Community trend 1: Critical characteristics for community management
Teams are shifting, as are Community professionals. This year felt like the year of the year of extremes. In some cases the pandemic has highlighted the importance of Community in an organization. With that we’ve seen more C-Suite support and growing budgets. However, we can’t ignore the large layoffs in tech earlier this year and how that has real downstream effects on Community folks. We’ve seen a lot of folks make some big pivots this year. In some cases they are suddenly becoming team builders and people managers. In others, they are having to scramble and switch to an entirely new organization. That said, Community continues to trend towards becoming its own vertical. We’ve anecdotally seen more members looking for support on building teams. Contrasted to the last decade of Community Managers working as primarily solo practitioners, we count that as progress. We noticed many of these trends in 2021. They’ve only continued in 2022. Check out the State of Community Management 2022 for more.
Trend 2: Say goodbye to the “90-9-1” rule
Gone are the days of the 90-9-1 ruling community management and social media (a.k.a. Participation inequality: 90% of participants are unengaged/inactive, 9% engage a little, 1% make up the majority of the content creation and engagement), and we have the research to back it up: the State of Community Management 2022. Instead, we would like to introduce you to the 20-25-55 rule.
- 20% of your members are actively creating content
- 25% are validating and consuming content (you may have heard them referred to as “lurkers,” but we find the term “learners” to be much more accurate in this context)
- 55% are inactive
Here in the Network, we have explored a model that dives into the strengths of digital fatigue; by breaking out less formal programming, we try to get members the value that most matters to them. Many of our peers expressed similar fatigue in their Communities- members want to connect and engage but also have competing needs for their attention. Even with digital fatigue, which we associate with the pandemic, we continue to see folks adopting remote opportunities to connect with their peers.
Community trend 3: The only consistent thing is change
The headline story this year in Community was about the unpredictability in the job market, with places like Meta and Twitter having record layoffs and restructuring. We saw this same trend across tech. A very illustrative visual courtesy of TrueUp.

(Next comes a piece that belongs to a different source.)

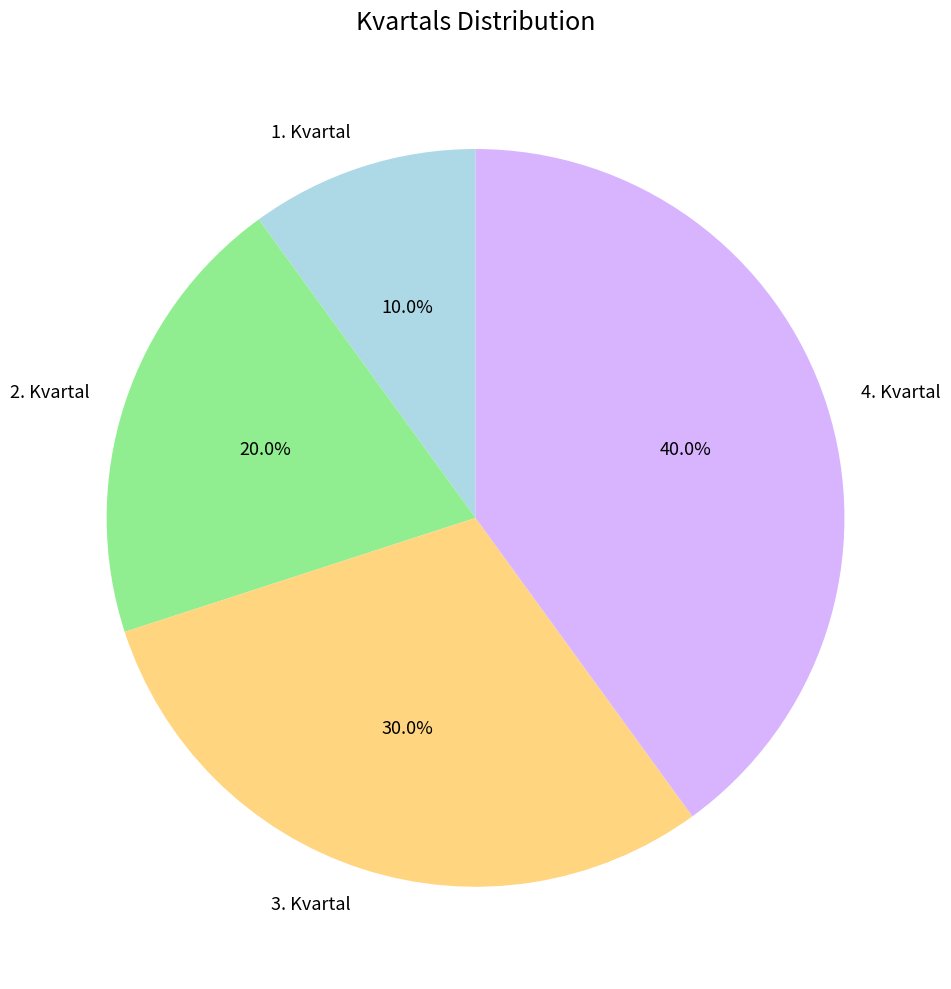

Count the number of slices in the pie.

4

Community is not immune to the changing landscape nor the continued whispers of a recession. No single post can encapsulate all that we can and want to say about those changes, however, we saw a number of our members pivot from unfavorable company dynamics and into better roles.

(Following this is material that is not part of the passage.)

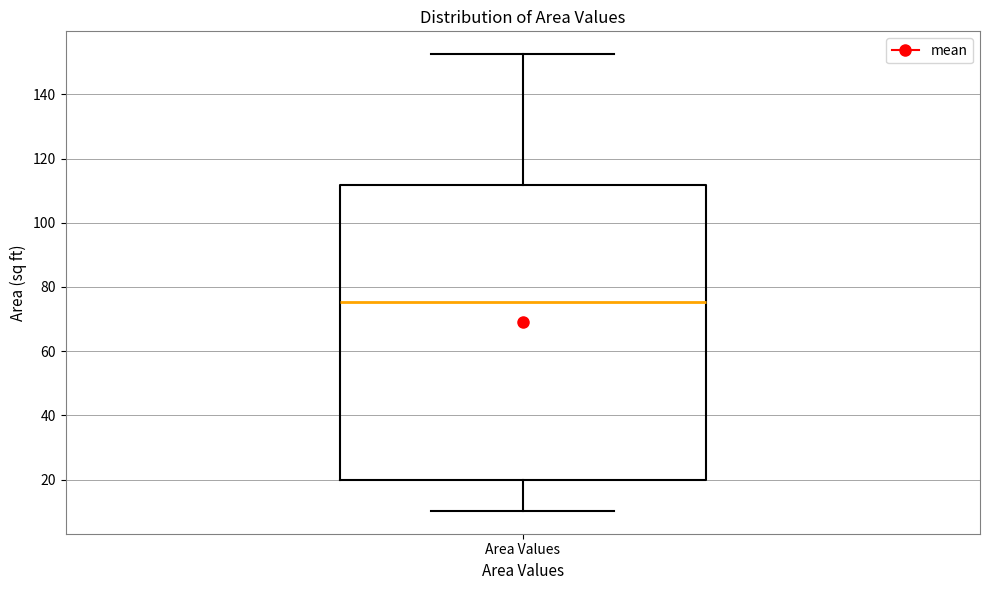

Transcribe this box plot: give where the median line is, the range the box spans, and where the two whiskers end, as read against the y-axis. The values are not printed on the chart, so give them approximately, as read against the axis.

median 76, box 20 to 112, whiskers 10 to 152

That shift and resulting uncertainty can be a trying time in anyone’s life. We recently hosted a panel about transitioning to new roles and the insights were invaluable.
Roundtable Call – When Growing Your Career Means Leaving your Community
A few gems from the call:
- Look beyond a title, and think holistically about what you want in a role.

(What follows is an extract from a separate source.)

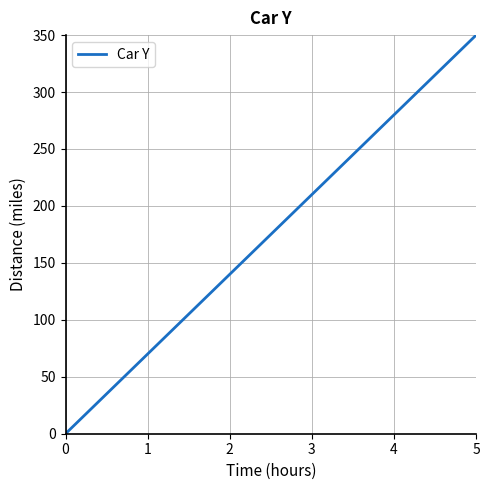

What is the value of the 2nd point from the left?

70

- Another was around managing burnout. The panelists expressed how important it is to be analytical. And to be critical about what you actually want next rather than being in a reactionary state of being burned out.
- Focus on what you are running towards rather than what you’re running from. Where are your skills best applied?
2022 was another year for the books and the Network. We appreciate all of you that have shown up, shared your thoughts, and hopefully learned alongside us at TheCR. We hope you have a restful, peaceful break and will see you in 2023.